– S’il reste en prison autant de temps, cela signifie qu’il a tué ?
– Sans doute. La prison à vie est la peine la plus lourde, celle que payent les responsables. Votre ami n’était sans doute pas un des responsables, mais il a tué…
– Non. Je n’y crois pas. Il y a une erreur. Daniel était la gentillesse même, il ne peut pas être un assassin.
– Vous savez, beaucoup de gens ont été obligés de faire des choses qu’ils ne voulaient pas…
Elle essaye de comprendre. Les mots sont vides, ils ont perdu leur sens. Ce qu’il vient de lui dire ne rentre dans aucun schéma possible : Daniel obligé de tuer ? Un meurtrier ?
Et que doit penser Jean-Marie de réaliser qu’elle est l’amie d’un tueur ? Est-elle revenue dans ce pays rechercher un homme emprisonné pour génocide ? N’a-t-il pas envie de la planter là, de la laisser se débrouiller ? Mais il semble serein. Rien ne le touche. Il la rassure, minimise la situation… Ça non plus elle ne comprend pas. […]
Ils boivent leur bière en silence. Il est plus de midi. Le soleil tombe sur son dos, mais Charlotte a froid. Une pièce du puzzle vient de sauter, déboîtant toutes les autres. L’image du monde se déforme. Il perd son sens. Charlotte ne parvient plus à le reconstituer. Il se désarticule, se désintègre doucement, elle va s’écrouler si rien ne la retient. Elle essaye de s’accrocher. Quelque chose, une lumière, une source de chaleur… Un visage. Celui d’un petit garçon. Il est assis par terre. À côté d’elle. Il est souriant et construit une maison de sable… […]

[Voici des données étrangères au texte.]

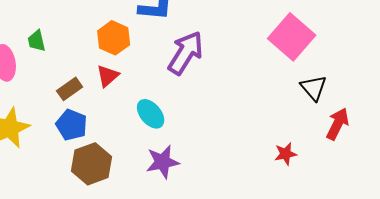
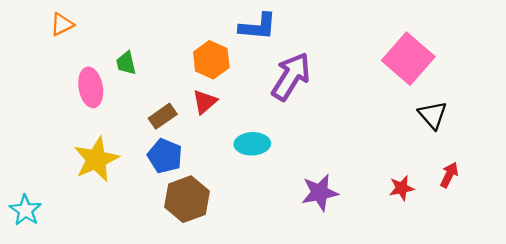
cyan ellipse: (151, 114) -> (252, 144), turned -52
red arrow: (338, 124) -> (449, 175), moved, size x0.7
purple star: (163, 162) -> (320, 193), moved

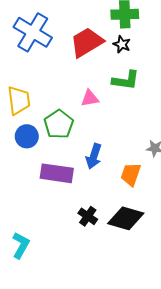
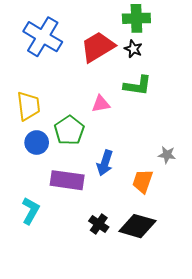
cyan L-shape: (21, 245) -> (31, 211), moved

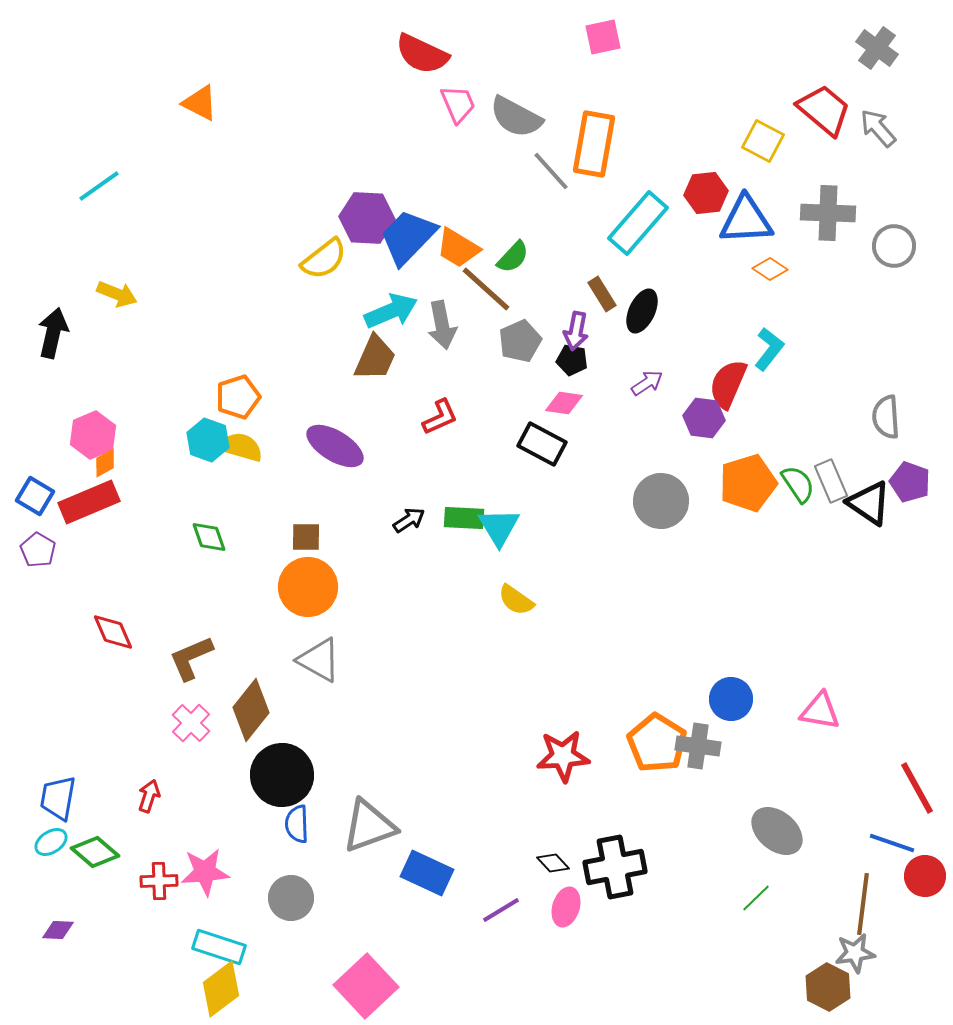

Jean-Marie se penche vers elle. Ses yeux la sondent, son air est sérieux :
– Le génocide peut nous apprendre une chose : il n’y a pas d’homme absolument bon, il n’y a pas d’homme absolument mauvais. C’est bien cela le drame. Les génocidaires n’étaient pas des extra-terrestres, des êtres venus d’on ne sait où, descendus sur terre pour massacrer les Tutsis… Non. C’était des gens comme nous. Comme vous. C’était des voisins, des cousins, des professeurs…
– Un interahamwe n’est pas absolument mauvais… Comment vous, pouvez-vous penser cela ? Ça me dépasse.
– On aime bien croire aux bons et aux méchants. Et on se place toujours du côté des bons… les Blancs sont très forts pour cela. Mais la vie n’est pas comme ça. Bien sûr, pour le comprendre, il faut ouvrir les yeux, ne pas se cacher. Il faut aussi se regarder soi-même.